The following is an overview of Law & Liberty’s October forum on the question of American civic religion.
What has Washington to do with Jerusalem? That has always been a difficult question to answer in America, a country heavily influenced by Christianity but also one with no established church at the national level, and for the last two hundred years, at the state level either. From the Puritans on, there have been inventive and evolving efforts to conceptually integrate the American political experience with Christianity, but there has also been strong resistance to such projects, including from people of faith. Law & Liberty’s October forum wrestled with this question of American civic religion.
Historian Richard Gamble warns against the casual blending of religious and political ideas in his lead essay by considering the work of twentieth-century sociologist Robert Bellah on American Civil Religion. Bellah embraced and reformed the “religious dimension” of political life. While this religion—and Bellah saw it as a genuine religion—made ample use of Christian aesthetics and rhetoric, it was founded solidly on American politics. ACR had long resembled a “Protestantism mobilized for social change.” And in the twentieth century, the activist faith lost the last trappings of Christianity and emerged as a world religion that could “bear prophetic witness against the materialism, consumerism, individualism, and conformity of middle-class suburbia’s complacen[cy].”
Genuine religious believers ought to think twice about whether such a purely political use of civil religion is inevitable. Allowing politicians and activists to borrow the language, symbols, and rhetoric of Christianity, Gamble worries, instrumentalizes faith and distorts understanding of politics. Efforts to integrate the two spheres in the public mind are dangerous games, and we would do well to learn more about those religious groups throughout our history that have resisted the temptation to a political faith.
On the other hand, religious rhetoric has long given American politics a kind of guide and moral compass. Mark David Hall draws attention to the importance of distinguishing between the kind of dangerous “civil religion” that Gamble has in mind and the religious language that has permeated American life from the beginning. Was Franklin Roosevelt’s D-Day prayer unacceptable? Or Lincoln’s Thanksgiving Day proclamation?

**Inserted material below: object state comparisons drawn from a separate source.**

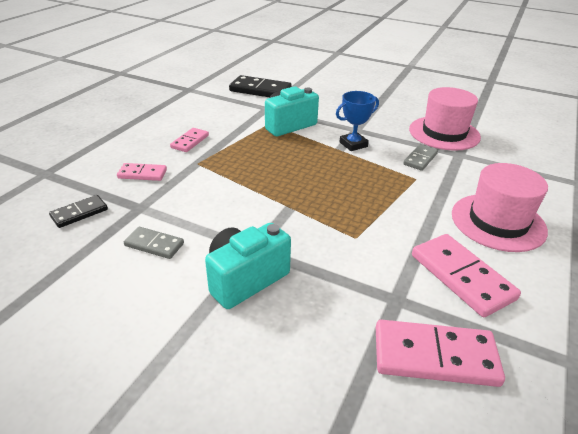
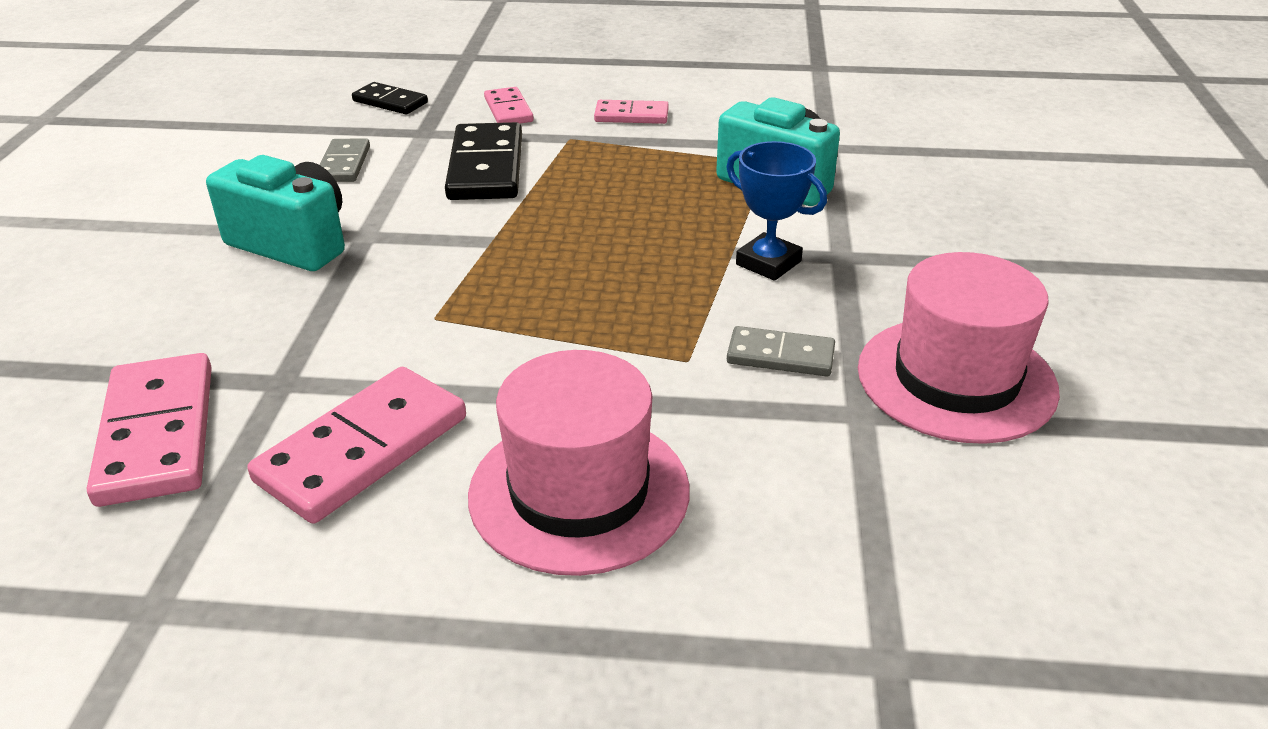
camera: 70 degrees right, 0 degrees up
(260, 90) = (900, 124): black domino -> black domino (485, 167)

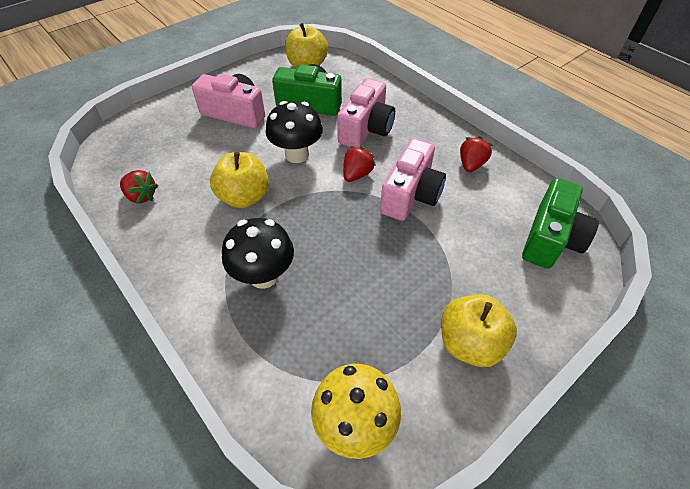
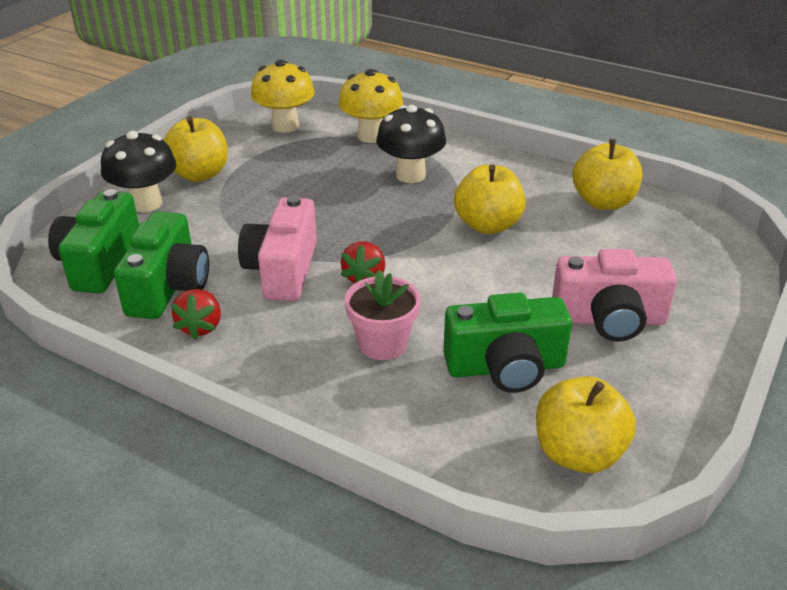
camera: 160 degrees right, 15 degrees down
(141, 196) = (603, 202): red strawberry -> yellow apple
(264, 361) = (371, 136): none -> yellow mushroom
(297, 154) = (463, 283): black mushroom -> black mushroom (146, 203)
(366, 129) = (383, 343): pink camera -> pink flower pot
(494, 200) = (168, 287): none -> green camera

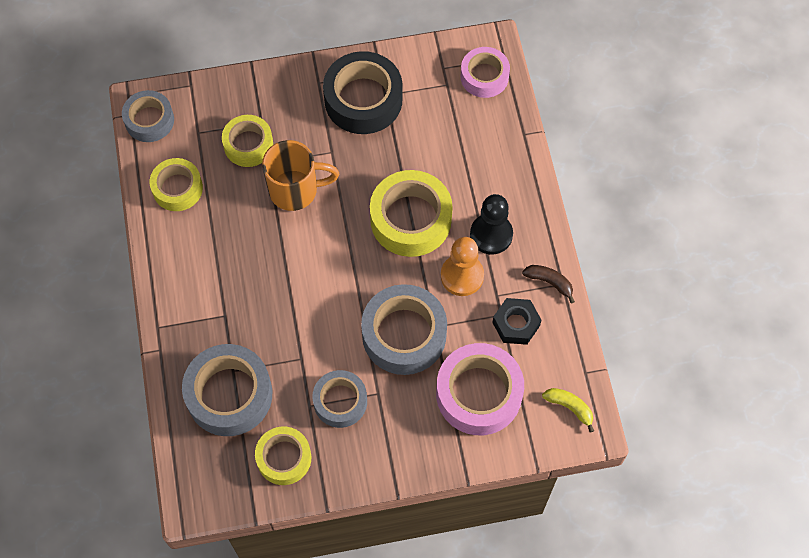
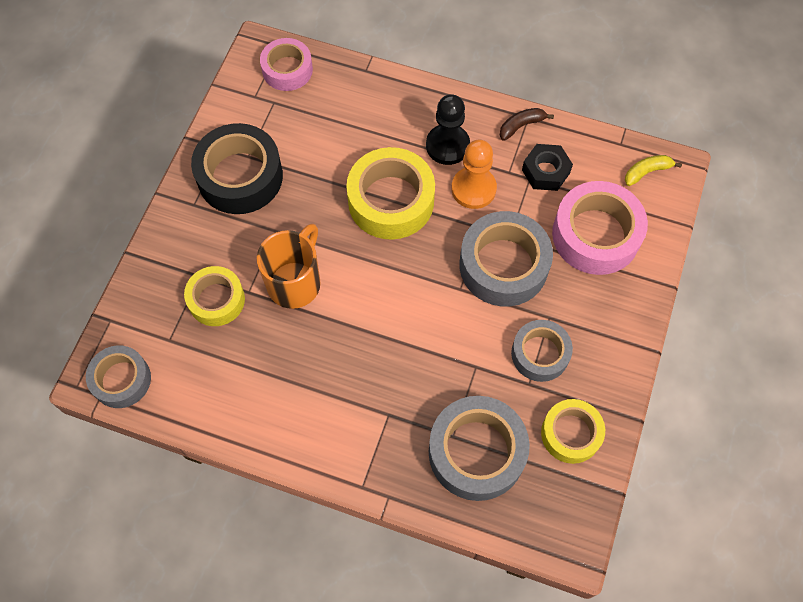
camera: 60 degrees left, 0 degrees up
(177, 188) = (219, 390): yellow tape -> none

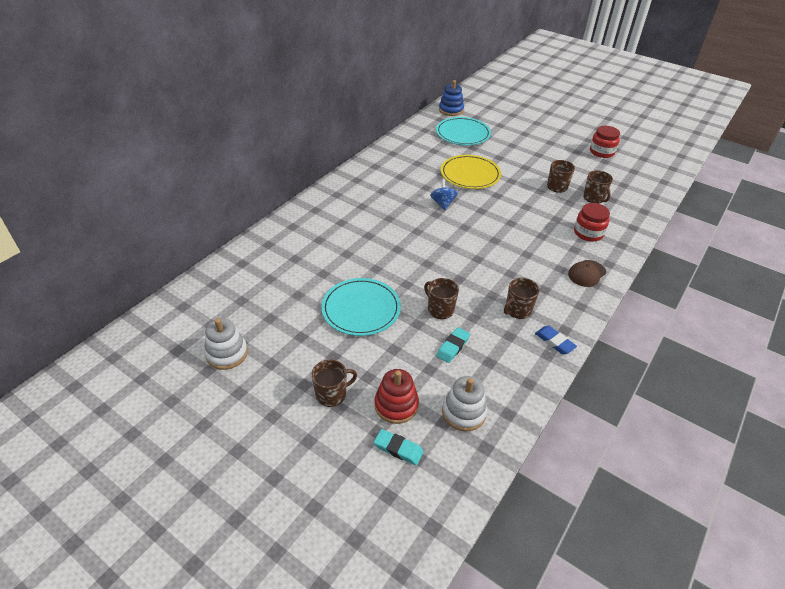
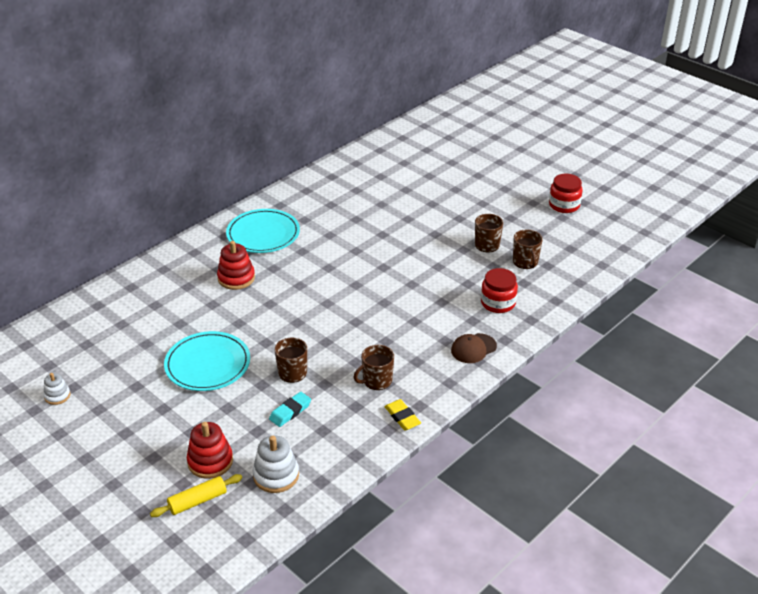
camera: 10 degrees right, 5 degrees down
(227, 354) = (57, 396): white stacking toy -> white stacking toy, size x0.60
(332, 394) = (149, 444): brown mug -> none
(360, 229) = (236, 278): none -> red stacking toy
(398, 449) = (198, 501): turquoise eraser -> yellow rolling pin
(443, 203) = (341, 255): blue spinning top -> none
(451, 110) = (398, 139): blue stacking toy -> none
(463, 133) = (400, 171): turquoise plate -> turquoise plate (263, 234)
(470, 174) = (388, 222): yellow plate -> none
(554, 342) = (402, 417): blue eraser -> yellow eraser

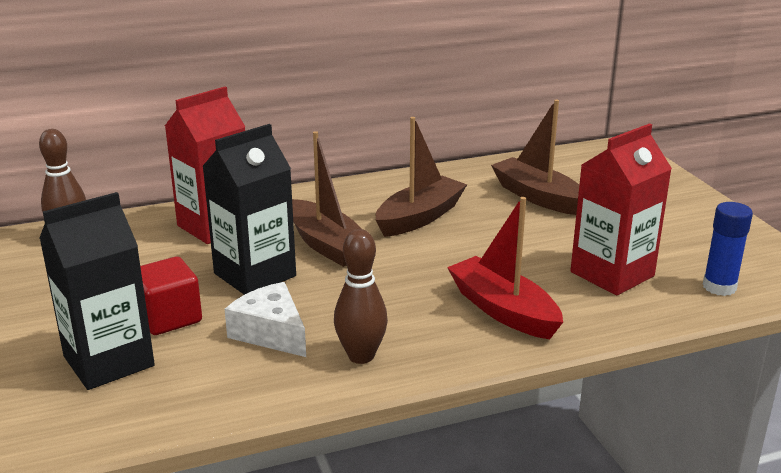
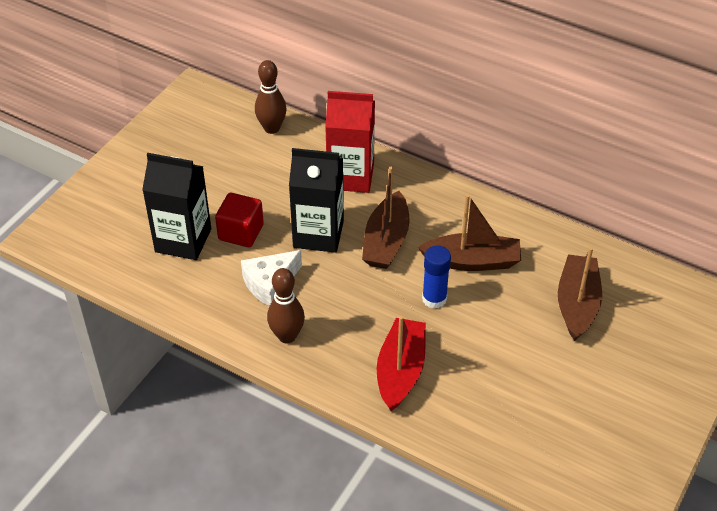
camera: 50 degrees right, 20 degrees up
(271, 333) = (270, 283): white cheese -> white cheese turned 135 degrees counterclockwise
(612, 274) = (507, 402): red carton -> none
(719, 287) = (553, 470): blue glue stick -> blue glue stick (434, 299)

Similarly, John Wilsey argues that a tempered civil religion is not only acceptable but necessary for America, a nation he says is “founded upon transcendent ideals.” Civil religion, which can be both “prophetic” and “priestly,” is part of the American identity, for better or worse. Rather than run away from it, we ought to encourage it in a way that protects the integrity of genuine religious faith and helps form a healthy American identity without devolving into political idolatry.
Joshua Mitchell points to a more fundamental problem with American civil religion—namely, that any healthy form can only flourish when actual, supernatural religious faith is flourishing. Only real, robust religious faith can “bring coherence and purpose to a nation that seems on the verge of being torn asunder.” Trying to construct a civil religion when the genuine article is absent will make it a substitute, rather than a supplement to faith and thereby undermine its very purpose—situating the nation in a broader, cosmic context.
Concluding the forum, Gamble specifies the ways in which attempts at benign, moderate, and supplemental civil religion fall into inevitable traps. To avoid exclusion and division, they must resort to vague theism, selective quotations, and misapplications that subtly or not-so-subtly change the fundamental meaning of religious belief, often putting American in the place of a chosen people. “Those who want to keep [American civil religion] congenial may find that their very efforts undermine their good intentions.”
The debate over the relationship between religious faith and politics is only intensifying on the right. Gamble, Hall, Wilsey, and Mitchell help to limn the outlines of the debate and consider the likely consequences of civil religion, from the Capitol building to the sanctuary.